The project combines offshore wind generation with underwater IT infrastructure to reduce electricity pressures from the expansion of artificial intelligence around the world.
This underwater data center sits approximately 35 meters below the ocean surface near Shanghai’s Lingang Special Zone and hosts nearly 2,000 servers, including GPUs. clusters of China Telecom and LinkWise.
Stable ocean temperatures promote cooling
Chinese authorities and private engineering firm HiCloud Technology jointly developed the $226 million facility.
This 24-megawatt facility handles artificial intelligence workloads, 5G services and large-scale data annotation operations requiring significant computing capacity.
Unlike conventional land-based installations using industrial cooling systems, the underwater structure relies heavily on the naturally stable ocean temperatures surrounding the pressure-resistant server modules.
Cooling demands have increasingly become a major obstacle for modern data centers, as advanced GPU clusters generate enormous heat during continuous computing operations.
According to Chinese media reports, the subsea installation achieved a power consumption efficiency (PUE) rating of less than 1.15, lower than the industry average which hovers around 1.5.
A lower PUE indicates that more electricity directly supports computing tasks instead of ancillary systems such as cooling equipment, ventilation, and infrastructure maintenance.
Industry analysts are increasingly examining alternative cooling methods as the expansion of artificial intelligence infrastructure continues to put pressure on national power grids and electricity availability.
The Shanghai project also reflects China’s broader efforts to integrate renewable energy generation directly into digital infrastructure.
Offshore wind farms connected to the subsea facility would provide a substantial portion of operational electricity, reducing their reliance on conventional grid-based energy supplies.
Previous projects encountered bottlenecks
Officials described the project as the world’s “first” offshore wind-powered underwater data center operating on a commercial scale, although underwater computing experiments already existed elsewhere.

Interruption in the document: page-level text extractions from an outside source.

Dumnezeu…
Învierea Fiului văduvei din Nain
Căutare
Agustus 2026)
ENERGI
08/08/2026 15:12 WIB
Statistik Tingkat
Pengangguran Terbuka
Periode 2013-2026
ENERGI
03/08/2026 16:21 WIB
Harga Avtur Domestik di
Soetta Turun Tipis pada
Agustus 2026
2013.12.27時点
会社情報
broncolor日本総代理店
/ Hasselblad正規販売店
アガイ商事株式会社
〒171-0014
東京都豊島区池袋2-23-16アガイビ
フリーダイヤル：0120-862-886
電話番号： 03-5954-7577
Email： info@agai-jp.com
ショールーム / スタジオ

Microsoft has already tested an submerged data center capsules through its Project Natick initiative, carried out near Scotland and California before stopping commercial development efforts.
These earlier experiments nevertheless suggested that underwater systems might experience lower hardware failure rates because sealed environments limited exposure to oxygen and temperature fluctuations.

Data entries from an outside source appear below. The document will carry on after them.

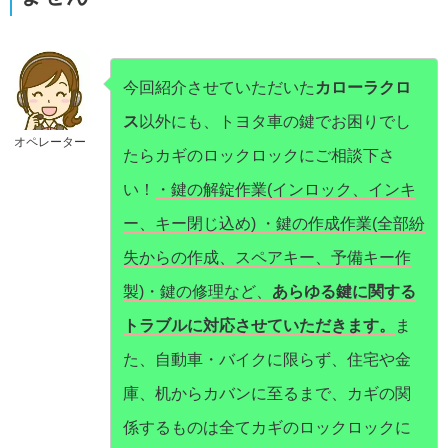
今回紹介させていただいた
カローラクロ
ス
以外にも、トヨタ車の鍵でお困りでし
オペレーター
たらカギのロックロックにご相談下さ
い！
・鍵の解錠作業(インロック、インキ
ー、キー閉じ込め) ・鍵の作成作業(全部紛
失からの作成、スペアキー、予備キー作
製)・鍵の修理など、
あらゆる鍵に関する
トラブルに対応させていただきます。
ま
た、自動車・バイクに限らず、住宅や金
庫、机からカバンに至るまで、カギの関
係するものは全てカギのロックロックに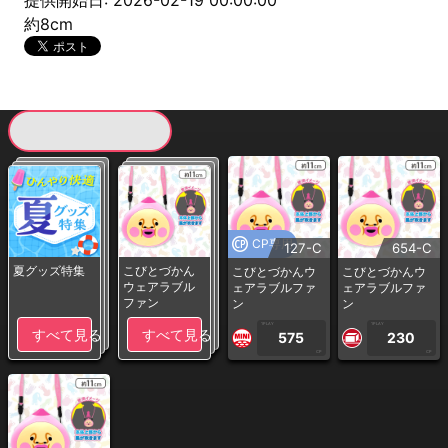
提供開始日: 2026-02-19 00:00:00
約8cm
現在提供している景品一覧
CP専用
127-C
654-C
夏グッズ特集
こびとづかん
こびとづかんウ
こびとづかんウ
ウェアラブル
ェアラブルファ
ェアラブルファ
ファン
ン
ン
1PLAY
1PLAY
すべて見る
すべて見る
575
230
CP
CP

However, large-scale subsea deployments continue to face significant engineering challenges related to corrosion, pressure sealing, subsea cable durability, and long-term hardware accessibility in emergencies.

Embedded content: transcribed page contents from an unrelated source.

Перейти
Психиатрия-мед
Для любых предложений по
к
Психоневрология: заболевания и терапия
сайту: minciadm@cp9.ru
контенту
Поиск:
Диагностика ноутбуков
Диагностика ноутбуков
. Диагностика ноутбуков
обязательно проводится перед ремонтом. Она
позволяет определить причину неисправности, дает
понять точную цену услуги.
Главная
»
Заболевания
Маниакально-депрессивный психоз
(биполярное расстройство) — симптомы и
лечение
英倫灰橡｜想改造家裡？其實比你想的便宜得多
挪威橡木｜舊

Replacing faulty equipment underwater remains considerably more complicated than in conventional installations, where technicians can physically inspect servers and infrastructure in minutes.
Operators therefore rely heavily on remote monitoring technologies, modular waterproof systems and redundant infrastructure intended to minimize direct maintenance requirements throughout the operational lifespan.
Similar concepts continue to emerge globally as governments and technology companies examine unconventional approaches to managing demands for artificial intelligence infrastructure without overburdening Earth’s resources.
Recent reports detail how Peter Thiel-backed startup Panthalassa is developing floating data centers using wave energy and seawater cooling systems.
Although subsea installations can significantly reduce cooling energy consumption, long-term operational reliability remains uncertain as large-scale commercial deployments remain relatively rare worldwide.